A CSS animation that toggles opacity between 0 and 1 in a hard step — no easing. The cursor blinks at the end of headings and prompts, signaling the system is live.

[04]

Prompt Prefixes

Sections begin with $ or > like command-line output. Content is presented as if the machine is printing it, line by line.

[05]

Minimal Borders

Thin 1px solid lines in dim green. No box-shadows, no rounded corners, no fills. Separation is structural, not decorative.

> Style Reference

PROMPT.TXT

Black background (#0a0a0a), green monospace text (#00FF41). All type is monospace — VT323 or IBM Plex Mono. CRT scanline overlay using repeating-linear-gradient (transparent 0px, rgba(0,0,0,0.15) 2px). Green text-shadow glow: 0 0 5px rgba(0,255,65,0.5). Blinking cursor animation using opacity step. Sections prefixed with $ or > like terminal output. Borders are 1px solid dim green (#00FF41 at 40% opacity). No images, no gradients, no color beyond green and black. Everything should feel like phosphor-green output on a CRT monitor.

> When to Use

// GOOD_FOR

  • Developer portfolios and personal sites
  • Hacker and security tool landing pages
  • Tech blogs and dev logs
  • CLI tool documentation sites
  • Cybersecurity company branding

// NOT_FOR

  • E-commerce or product marketing
  • Content-heavy editorial sites with images
  • Healthcare, finance, or trust-dependent brands
  • Audiences unfamiliar with command-line interfaces

> Origins

Before GUIs, every computer interaction happened through a terminal — a black screen, a blinking cursor, and a line of monospaced text. The dominant displays of the 1970s and 80s used phosphor-coated CRTs that glowed green (IBM 5151) or amber (later models), burning text into the screen with enough persistence that ghosting was a feature, not a bug.
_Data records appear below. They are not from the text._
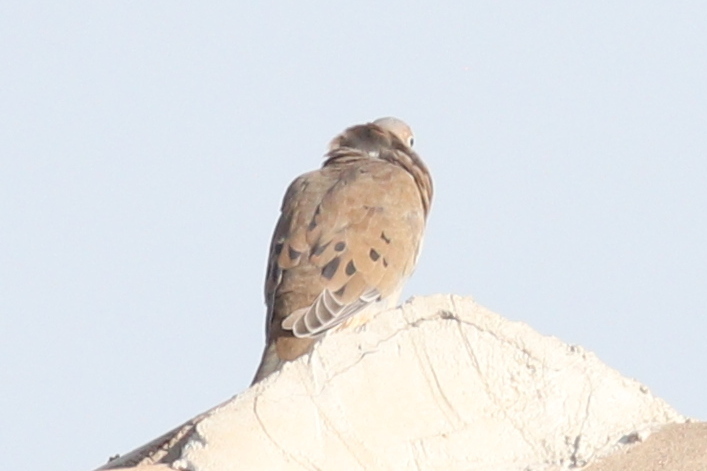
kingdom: Animalia
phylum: Chordata
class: Aves
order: Columbiformes
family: Columbidae
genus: Zenaida
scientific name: Zenaida macroura
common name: Mourning dove
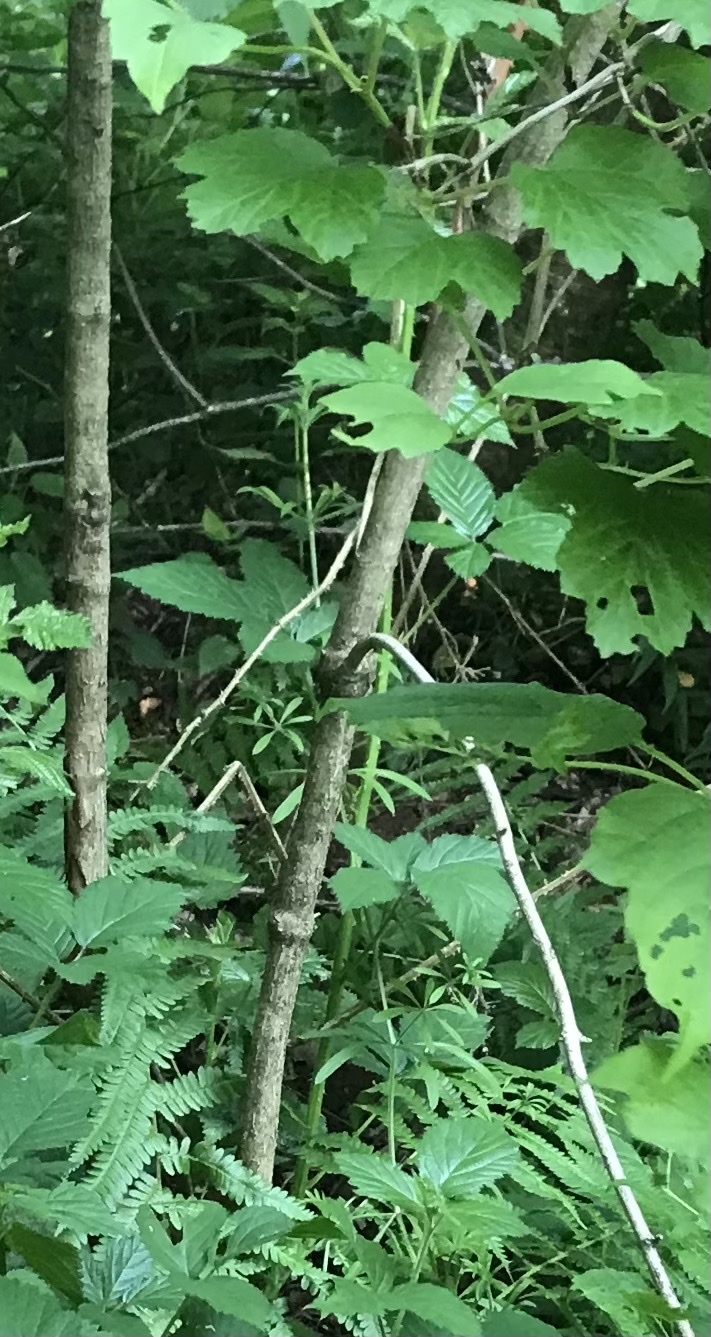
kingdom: Plantae
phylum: Tracheophyta
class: Magnoliopsida
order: Dipsacales
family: Viburnaceae
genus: Viburnum
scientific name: Viburnum opulus
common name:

When the web arrived, it left the terminal behind. But the terminal never really disappeared — it just moved into subculture. Hacker culture, cyberpunk fiction, and movies like The Matrix (1999) and WarGames (1983) turned the green-on-black terminal into a visual shorthand for technical mastery and digital danger.

By the 2010s, developers started bringing the aesthetic back to the web. Personal sites styled as terminal emulators, portfolio pages that accepted typed commands, and landing pages for CLI tools all leaned into the look. The retro terminal aesthetic became a way to signal "I build things" without saying a word.